Windows registration makes the app an available handler; it does not silently override the user's current default application. Keep appId stable between releases so installer ownership and association identifiers remain stable.

Test packaged handlers

After installing or moving the packaged app to Applications, test both a cold launch and an already-running app.

macOS
open 'violet://open/note-42'
open -a Violet ./example.vnote
Windows PowerShell
Start-Process 'violet://open/note-42'
Start-Process '.\example.vnote'

Also test the real NSIS/MSI uninstall and upgrade paths on a clean machine. Launching the executable manually with an argument is useful for handler code, but it does not verify that the OS registration was installed correctly.

Security

Every URL, file path, and launch argument is untrusted input. Any local process can launch your executable with a forged URL or path; a custom scheme does not prove who sent it.

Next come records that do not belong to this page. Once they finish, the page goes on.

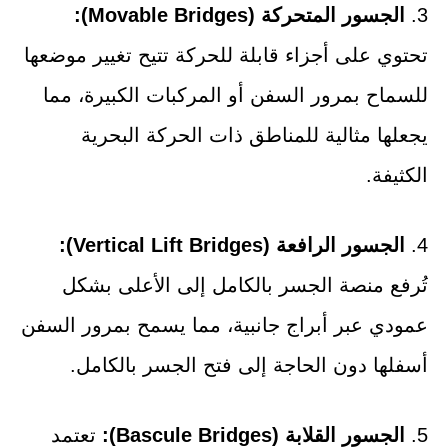
3.
الجسور المتحركة (Movable Bridges):
تحتوي على أجزاء قابلة للحركة تتيح تغيير موضعها
للسماح بمرور السفن أو المركبات الكبيرة، مما
يجعلها مثالية للمناطق ذات الحركة البحرية
الكثيفة.
4.
الجسور الرافعة (Vertical Lift Bridges):
تُرفع منصة الجسر بالكامل إلى الأعلى بشكل
عمودي عبر أبراج جانبية، مما يسمح بمرور السفن
أسفلها دون الحاجة إلى فتح الجسر بالكامل.
5.
الجسور القلابة (Bascule Bridges):
تعتمد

  • Allowlist expected URL hosts, paths, actions, and parameter shapes.
  • Do not put bearer tokens or long-lived credentials in a deep-link URL. For sign-in callbacks, use a one-time code plus state and PKCE.
  • Redact query strings, fragments, and sensitive paths from logs and crash reports.
  • Check file size, permissions, format, and content before parsing. An expected extension is not proof of a safe file.
  • Account for symlinks and files changing between validation and use.
  • Keep handling in Node Main. Send only validated, minimal data to the renderer.